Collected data
______
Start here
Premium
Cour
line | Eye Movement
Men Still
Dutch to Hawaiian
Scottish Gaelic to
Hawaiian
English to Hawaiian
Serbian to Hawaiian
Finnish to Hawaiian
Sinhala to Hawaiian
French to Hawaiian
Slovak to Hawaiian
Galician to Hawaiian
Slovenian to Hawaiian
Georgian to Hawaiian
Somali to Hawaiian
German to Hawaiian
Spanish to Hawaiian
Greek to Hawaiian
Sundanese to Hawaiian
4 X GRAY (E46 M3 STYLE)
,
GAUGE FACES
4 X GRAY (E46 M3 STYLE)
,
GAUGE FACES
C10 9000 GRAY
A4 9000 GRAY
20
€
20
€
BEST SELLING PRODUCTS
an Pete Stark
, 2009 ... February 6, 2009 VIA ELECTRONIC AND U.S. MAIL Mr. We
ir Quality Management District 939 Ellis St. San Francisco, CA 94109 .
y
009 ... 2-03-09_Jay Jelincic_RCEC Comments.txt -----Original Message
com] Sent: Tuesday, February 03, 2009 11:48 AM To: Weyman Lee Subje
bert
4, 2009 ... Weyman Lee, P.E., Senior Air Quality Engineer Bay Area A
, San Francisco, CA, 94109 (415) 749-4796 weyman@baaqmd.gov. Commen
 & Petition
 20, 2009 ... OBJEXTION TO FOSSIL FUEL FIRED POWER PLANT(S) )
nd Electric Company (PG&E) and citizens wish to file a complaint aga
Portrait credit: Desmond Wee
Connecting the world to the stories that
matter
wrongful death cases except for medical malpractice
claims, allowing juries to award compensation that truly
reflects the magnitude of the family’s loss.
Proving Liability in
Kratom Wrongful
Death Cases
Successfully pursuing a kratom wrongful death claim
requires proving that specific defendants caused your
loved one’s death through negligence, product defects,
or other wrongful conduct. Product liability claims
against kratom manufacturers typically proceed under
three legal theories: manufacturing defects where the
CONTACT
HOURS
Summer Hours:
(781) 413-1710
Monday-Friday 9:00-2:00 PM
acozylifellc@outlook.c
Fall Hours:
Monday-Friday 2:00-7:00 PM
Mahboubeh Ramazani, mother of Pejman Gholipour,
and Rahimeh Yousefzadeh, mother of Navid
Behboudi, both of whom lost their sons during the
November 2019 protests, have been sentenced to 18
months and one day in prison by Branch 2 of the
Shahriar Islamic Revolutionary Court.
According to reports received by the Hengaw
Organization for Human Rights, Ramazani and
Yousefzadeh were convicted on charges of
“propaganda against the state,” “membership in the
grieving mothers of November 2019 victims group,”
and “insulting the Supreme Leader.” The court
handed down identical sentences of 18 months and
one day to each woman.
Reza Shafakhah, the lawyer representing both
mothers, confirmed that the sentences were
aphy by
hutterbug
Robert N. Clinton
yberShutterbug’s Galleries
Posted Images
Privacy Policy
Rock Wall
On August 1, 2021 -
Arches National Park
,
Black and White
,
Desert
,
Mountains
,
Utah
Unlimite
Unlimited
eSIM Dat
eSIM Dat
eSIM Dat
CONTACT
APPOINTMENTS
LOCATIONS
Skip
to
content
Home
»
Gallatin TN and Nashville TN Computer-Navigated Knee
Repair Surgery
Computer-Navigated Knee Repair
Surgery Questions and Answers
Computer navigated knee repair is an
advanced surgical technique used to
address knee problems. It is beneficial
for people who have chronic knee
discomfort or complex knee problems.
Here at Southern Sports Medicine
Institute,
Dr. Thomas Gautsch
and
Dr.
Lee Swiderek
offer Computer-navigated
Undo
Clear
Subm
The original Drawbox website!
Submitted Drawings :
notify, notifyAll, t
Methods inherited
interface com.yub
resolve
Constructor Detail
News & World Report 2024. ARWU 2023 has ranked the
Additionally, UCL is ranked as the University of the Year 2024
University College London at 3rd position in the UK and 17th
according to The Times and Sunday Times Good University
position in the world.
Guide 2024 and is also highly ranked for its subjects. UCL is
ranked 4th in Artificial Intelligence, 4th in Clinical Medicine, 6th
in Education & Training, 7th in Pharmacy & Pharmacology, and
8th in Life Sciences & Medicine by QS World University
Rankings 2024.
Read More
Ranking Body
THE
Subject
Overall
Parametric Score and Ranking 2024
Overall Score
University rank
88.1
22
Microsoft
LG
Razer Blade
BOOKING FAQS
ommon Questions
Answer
______
Exercise goal.
Arrange the lines of the material as a numbered list, skipping any blank lines, beginning with the very first line and continuing through the line containing "C10 9000 GRAY", with both of those lines included.

Answer box.
1. Start here
2. Premium
3. Cour
4. line | Eye Movement
5. Men Still
6. Dutch to Hawaiian
7. Scottish Gaelic to
8. Hawaiian
9. English to Hawaiian
10. Serbian to Hawaiian
11. Finnish to Hawaiian
12. Sinhala to Hawaiian
13. French to Hawaiian
14. Slovak to Hawaiian
15. Galician to Hawaiian
16. Slovenian to Hawaiian
17. Georgian to Hawaiian
18. Somali to Hawaiian
19. German to Hawaiian
20. Spanish to Hawaiian
21. Greek to Hawaiian
22. Sundanese to Hawaiian
23. 4 X GRAY (E46 M3 STYLE)
24. ,
25. GAUGE FACES
26. 4 X GRAY (E46 M3 STYLE)
27. ,
28. GAUGE FACES
29. C10 9000 GRAY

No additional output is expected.